EXTRACT TO READ:
-- Begin --

This is an incredible moment in human history. The ability to communicate and share ideas with other like-minded people across the globe has burst into our daily lives over the last decade, challenging our beliefs more deeply and swiftly than has been possible before. So many conventional paradigms are being challenged: health, lifestyle, and more and more, education.
Without access to the Internet I’m not sure I would have even come across the idea of unschooling. I mean, I questioned some conventional parenting wisdom on my own—just observing my own young children and trusting my instincts led us to a somewhat attachment parenting lifestyle before I knew such a model existed. But questioning the education system as a whole? Not on my radar. My eldest was in school through grade four—with me working with his teachers year after year in an attempt to make it a more palatable experience—before I discovered that participation in the public education system was optional. It took that long because nobody in my network of friends and family had ever challenged that convention. But nowadays, when you start questioning things you can ask a vastly bigger audience than the face-to-face community that surrounds you. You can ask the world.
Regardless of the initial inspiration—whether you commonly challenge the status quo or specific issues have arisen that are now encouraging you to ask questions—a paradigm shift is the culmination of two discrete, yet connected, actions: shifting away from something that doesn’t seem to be working for you (typical a conventional viewpoint), and moving towards an idea that seems to better align with your understanding, experience, and goals.
Let’s look at a couple of the conventional ideas that are typically the first to fall as people philosophically find their way to unschooling.
A conventional idea about learning:
Learning needs to be directed by a teacher and measured by a test.
Often one of the first conventional paradigms that is challenged as people find their way to unschooling is the idea that for learning to happen it needs to be directed by a teacher and measured by a test (and then a midterm, and then a final exam). It’s a pretty ubiquitous idea, I mean our entire public school system, and much of the private, is built around this premise. So what might cause people to begin to question it?
Sometimes they’ve had a frustrating school career themselves. Looking back, they have come to realize that they learn just fine on their own when they’re pursuing their hobbies, but that the required subjects at school, or the way they were presented, just weren’t interesting enough to keep their attention. Or maybe over the years they discovered they just aren’t very good at taking tests—they knew the stuff, but couldn’t often get it across on the test the way the teacher wanted. Does that mean they don’t know it? Even when they use that knowledge day-to-day? Do their less than stellar test scores tell the real story?
Or maybe they are drawn to evaluate the process itself. Who chooses what everyone should learn? Why? How do they make their choices? From what perspective? Who is the customer in the learning transaction? The learner? The parents? The company that may hire the student as a graduate? How does the business of education, the enormous industry surrounding the creation and selling of curricula and standardized tests, affect the product? What’s the motivation behind the curriculization (damn, that should be a real word!) of all manner of things that make up being human, like character and sex?

-- End --

SUPPLIED MATERIAL:
-- Begin --

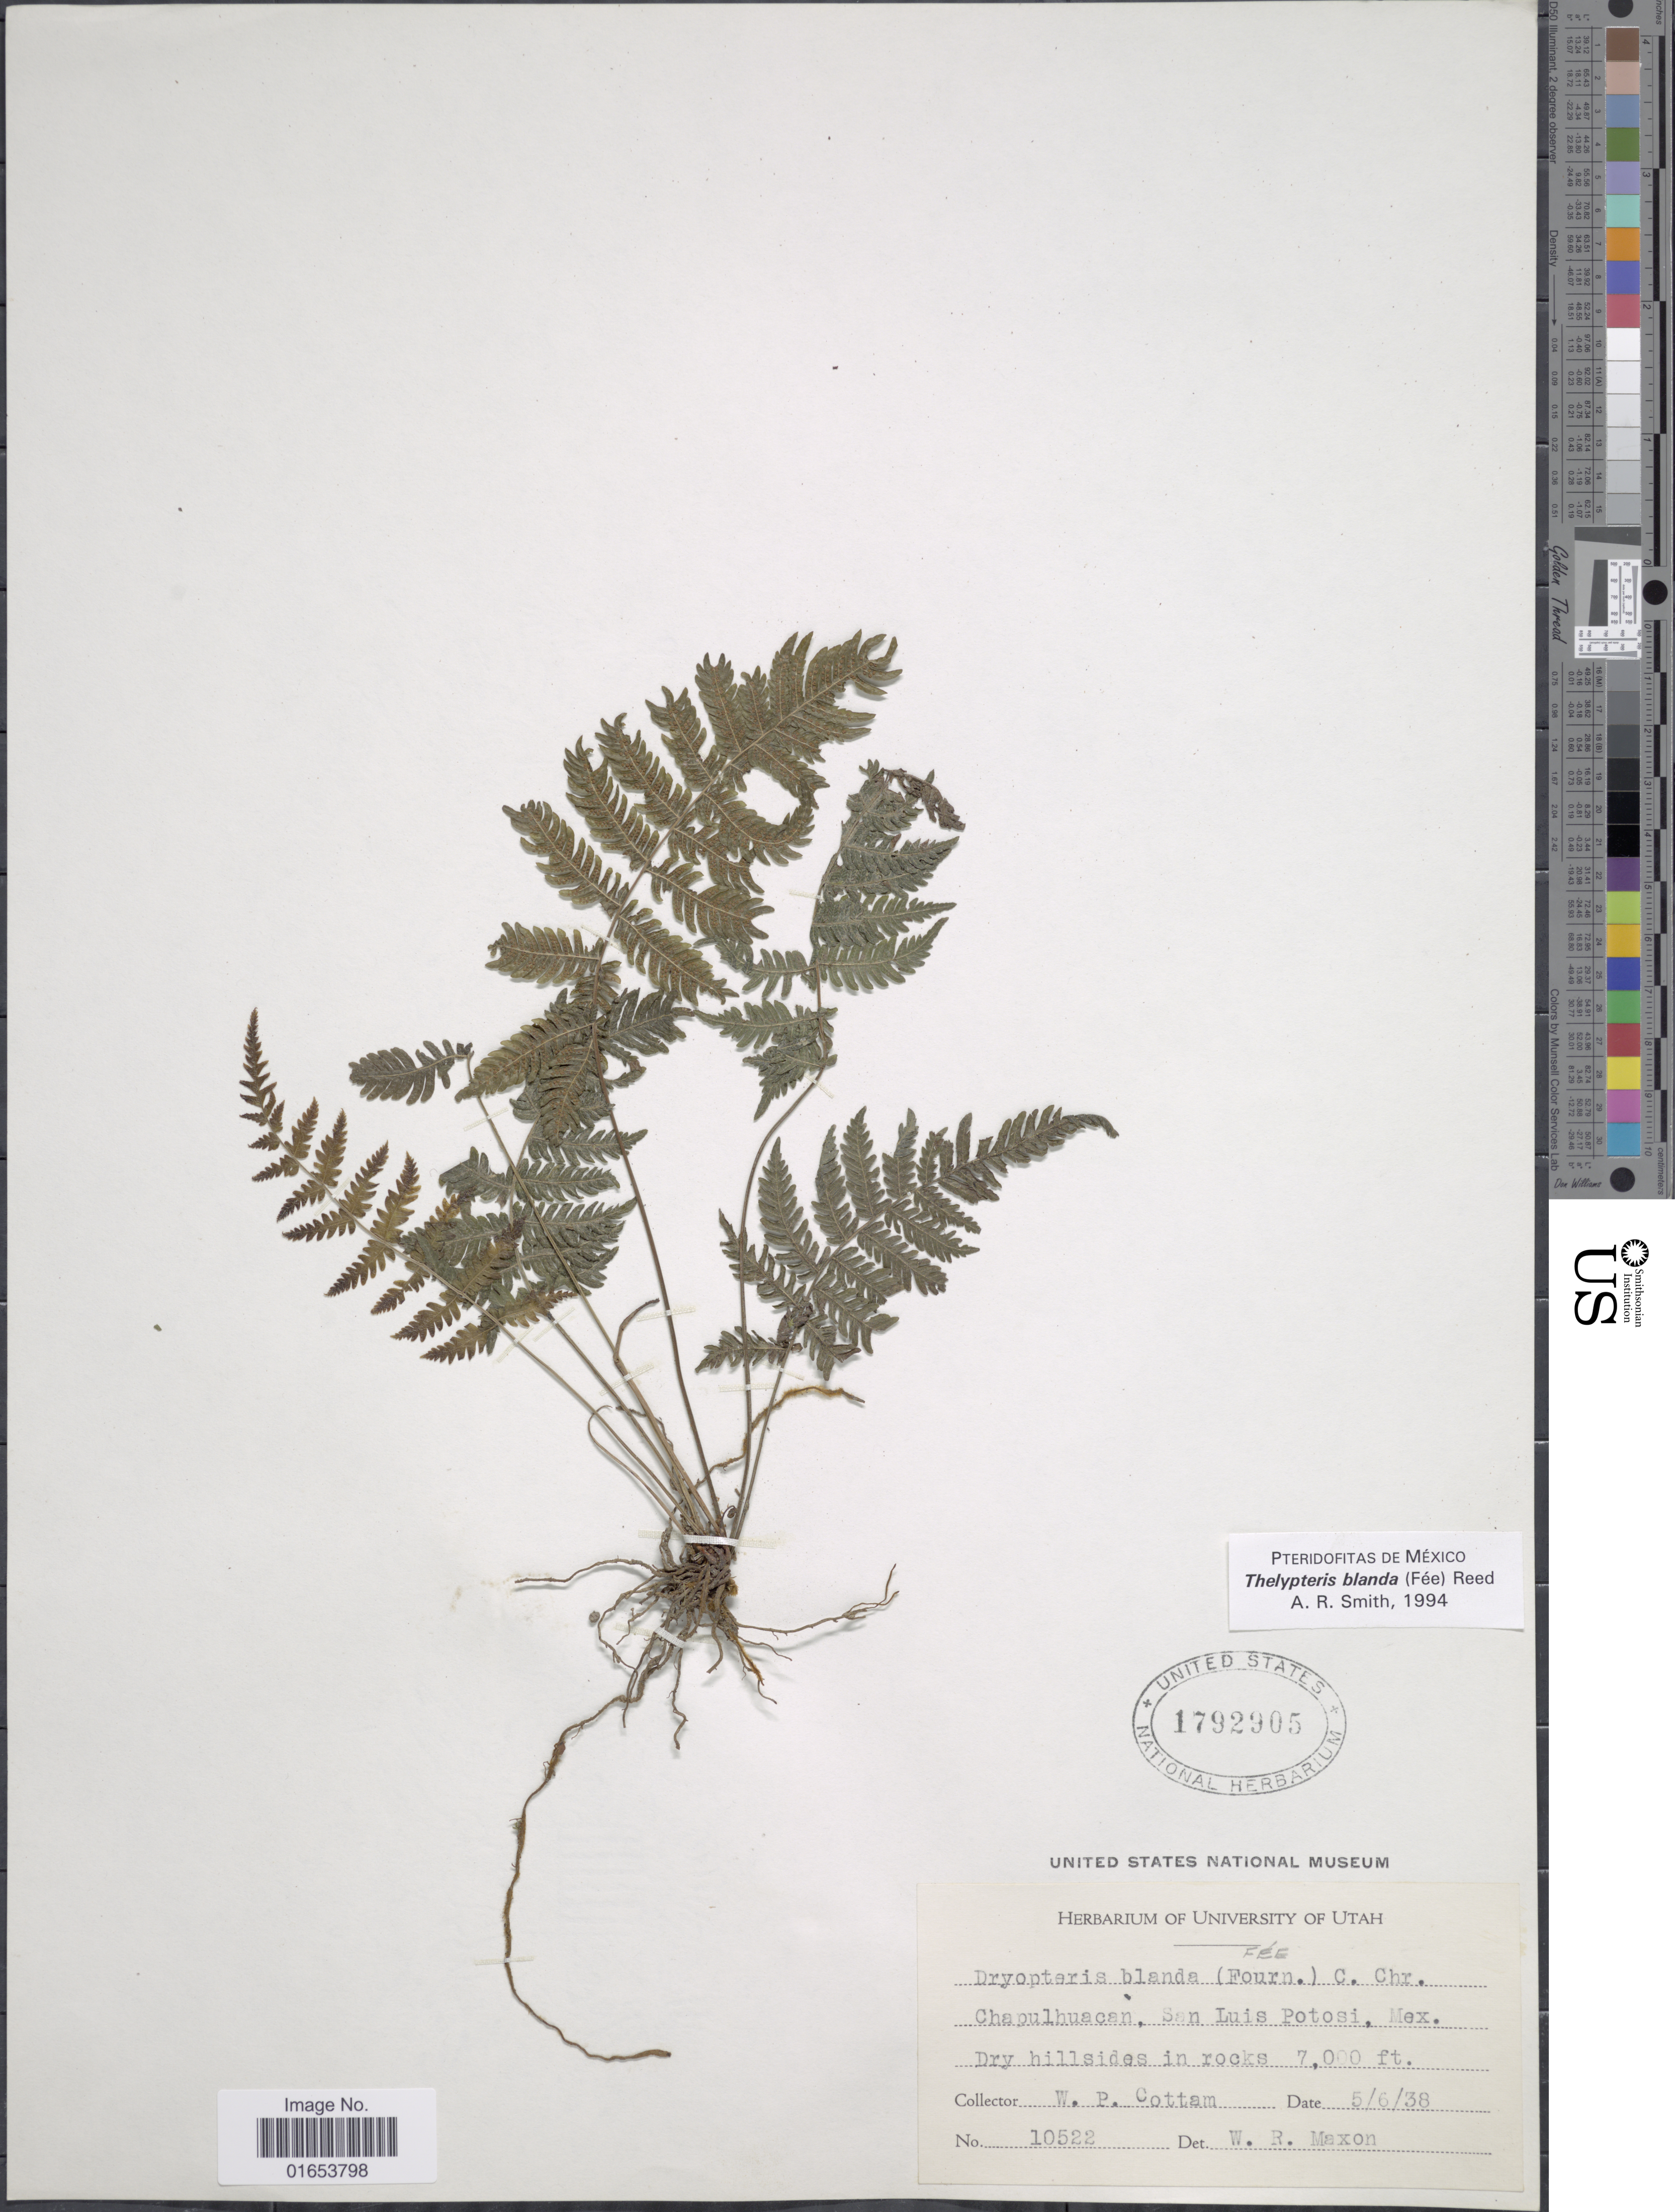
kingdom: Plantae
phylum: Tracheophyta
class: Polypodiopsida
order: Polypodiales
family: Thelypteridaceae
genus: Goniopteris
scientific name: Goniopteris blanda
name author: (Fée) Salino & T.E. Almeida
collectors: W. Cottam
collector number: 10522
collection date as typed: Transcribed d/m/y: 5/6/38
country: Mexico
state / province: San Luis Potosí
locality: Chapulhuacan, San Luis Potosi, Mex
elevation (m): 2134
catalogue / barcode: US 1792905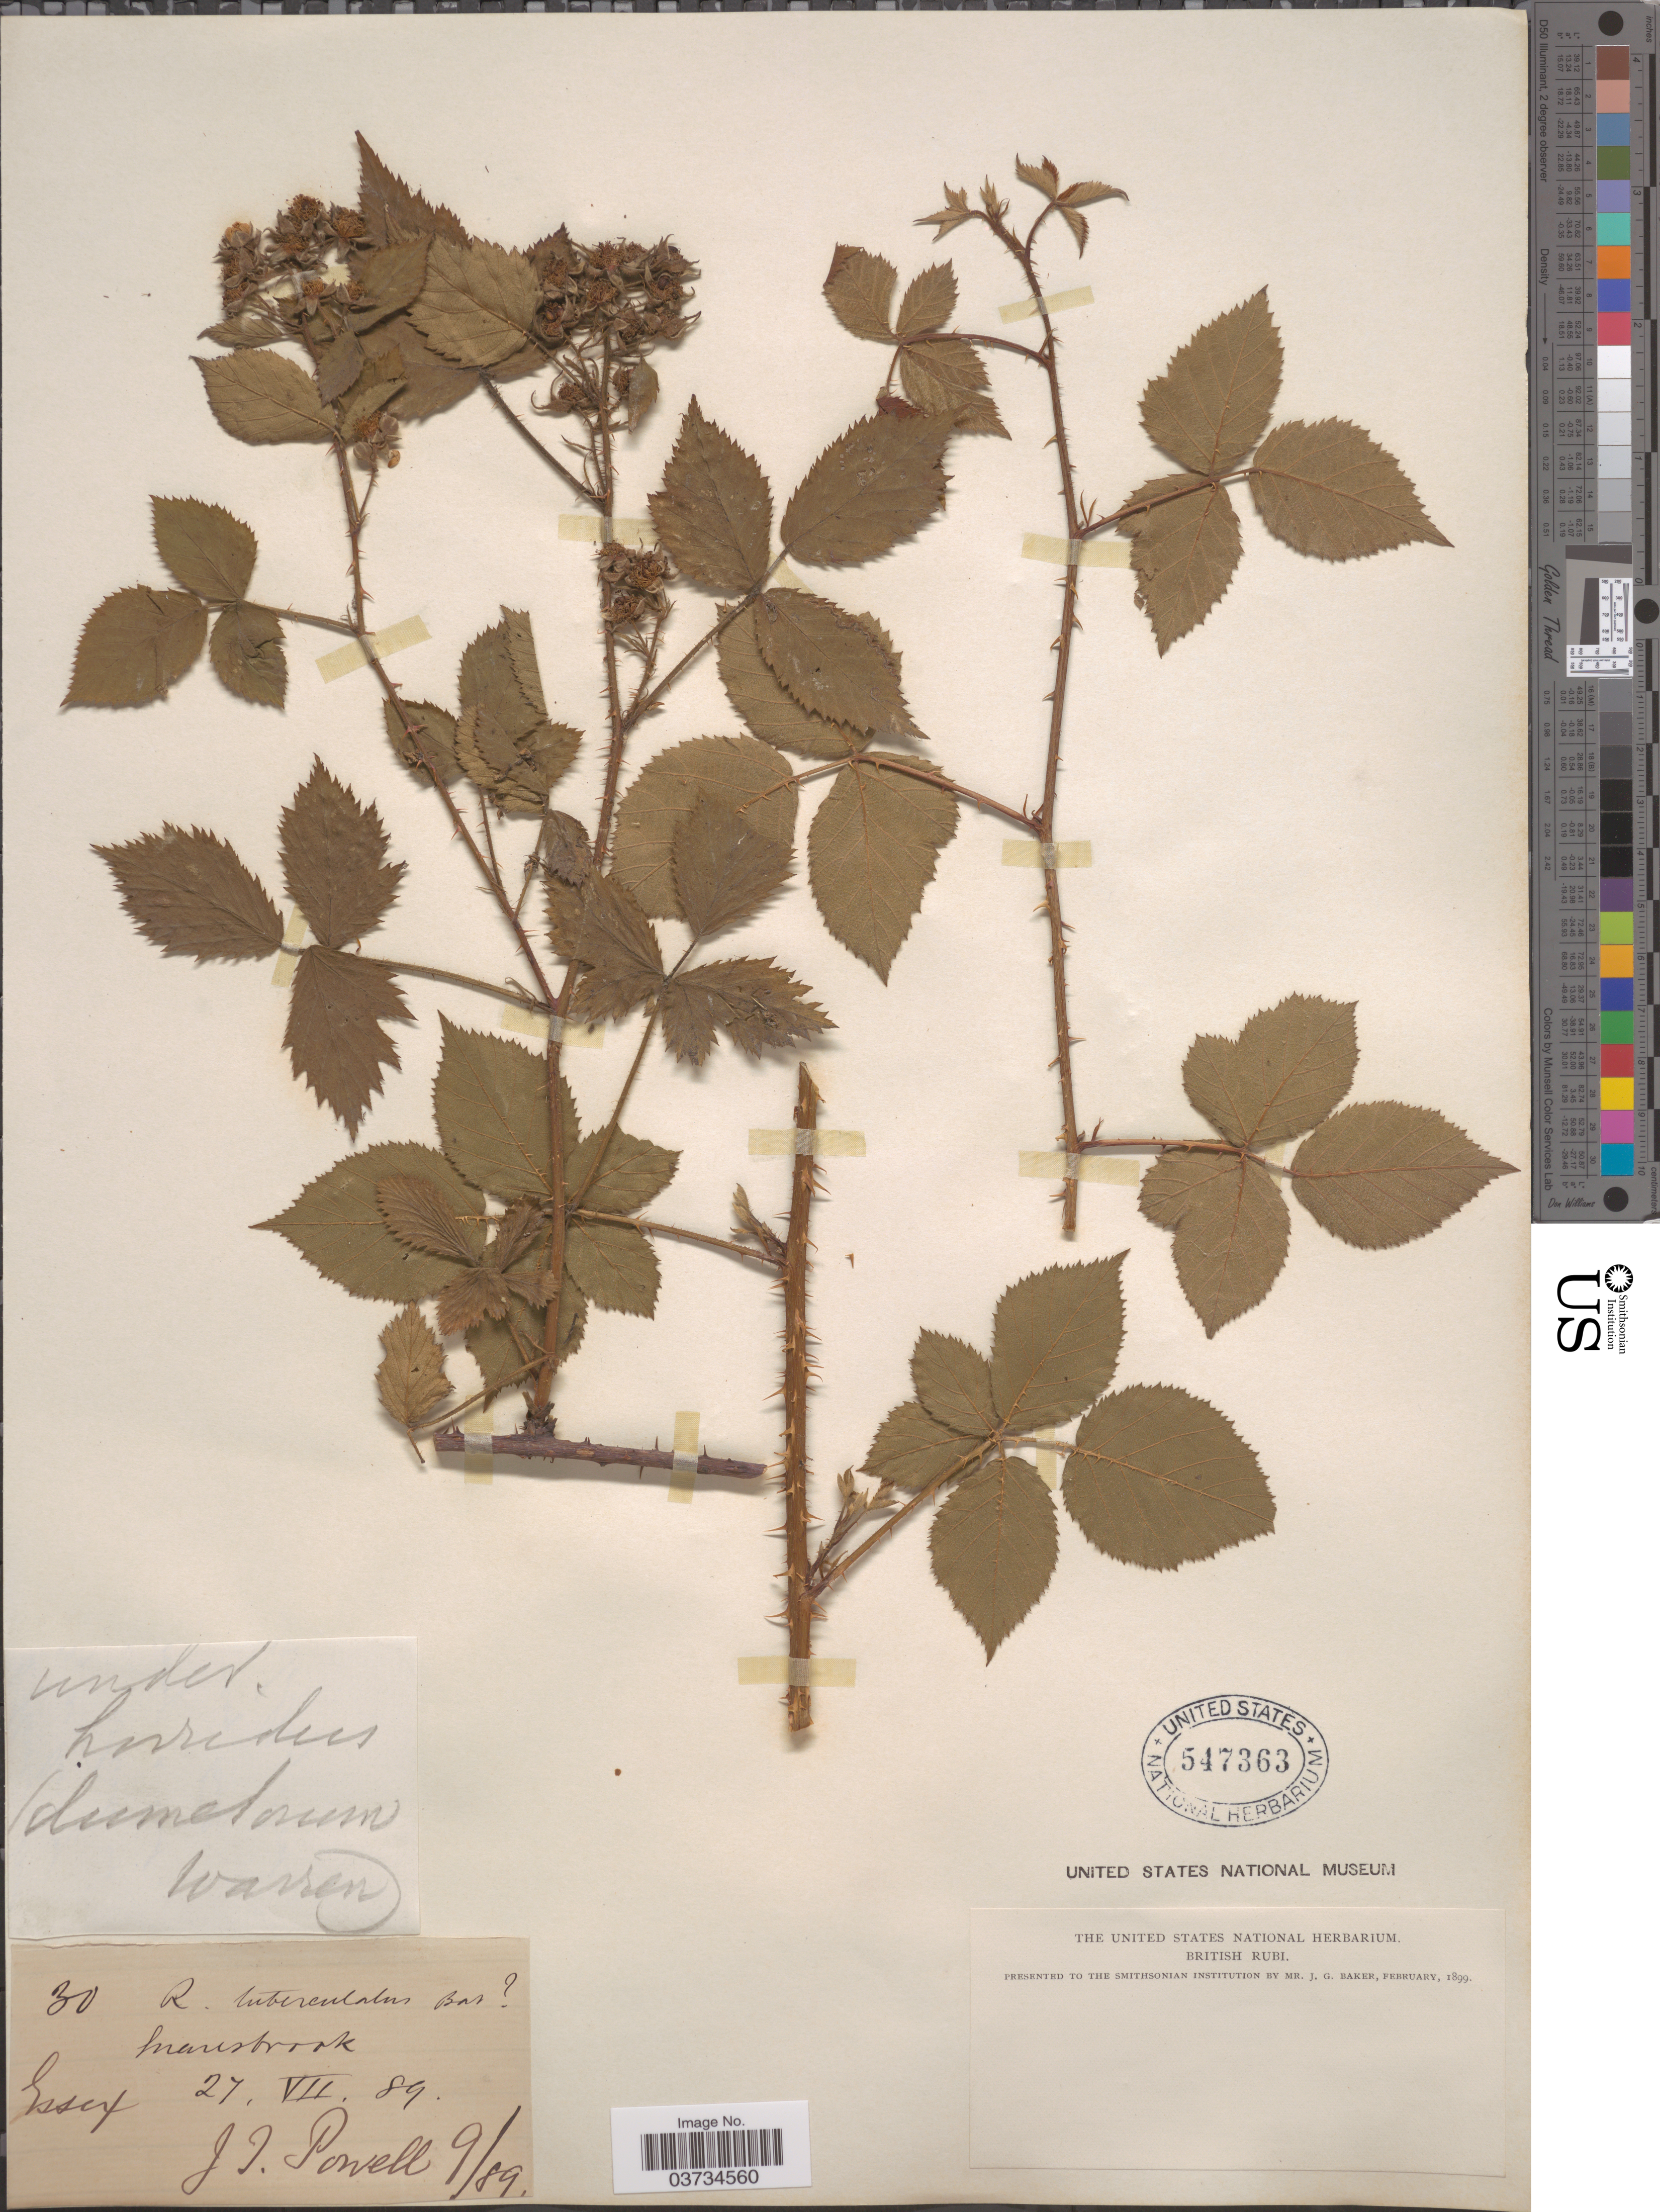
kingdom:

-- End --

OBJECTIVES:
a – In the essay on unschooling, through what grade was the writer's eldest child in school?
b – For each statement, say yes or no as to whether it agrees with the essay on unschooling, and quote the words that settle it. (i) The writer first heard of unschooling from friends and family. (ii) A paradigm shift is described as the culmination of two actions. (iii) The writer says much of the private school system is built around the premise that learning is directed by a teacher and measured by a test.
c – Repeat the passage of the essay on unschooling that begins at the words "Without access to" and stops after "ask the world.".
The records were taken from a separate source.

EXPECTED ANSWERS:
a – Through grade four.

b –
(i) No: "Without access to the Internet I’m not sure I would have even come across the idea of unschooling."
(ii) Yes: "a paradigm shift is the culmination of two discrete, yet connected, actions"
(iii) Yes: "our entire public school system, and much of the private, is built around this premise."

c –
Without access to the Internet I’m not sure I would have even come across the idea of unschooling. I mean, I questioned some conventional parenting wisdom on my own—just observing my own young children and trusting my instincts led us to a somewhat attachment parenting lifestyle before I knew such a model existed. But questioning the education system as a whole? Not on my radar. My eldest was in school through grade four—with me working with his teachers year after year in an attempt to make it a more palatable experience—before I discovered that participation in the public education system was optional. It took that long because nobody in my network of friends and family had ever challenged that convention. But nowadays, when you start questioning things you can ask a vastly bigger audience than the face-to-face community that surrounds you. You can ask the world.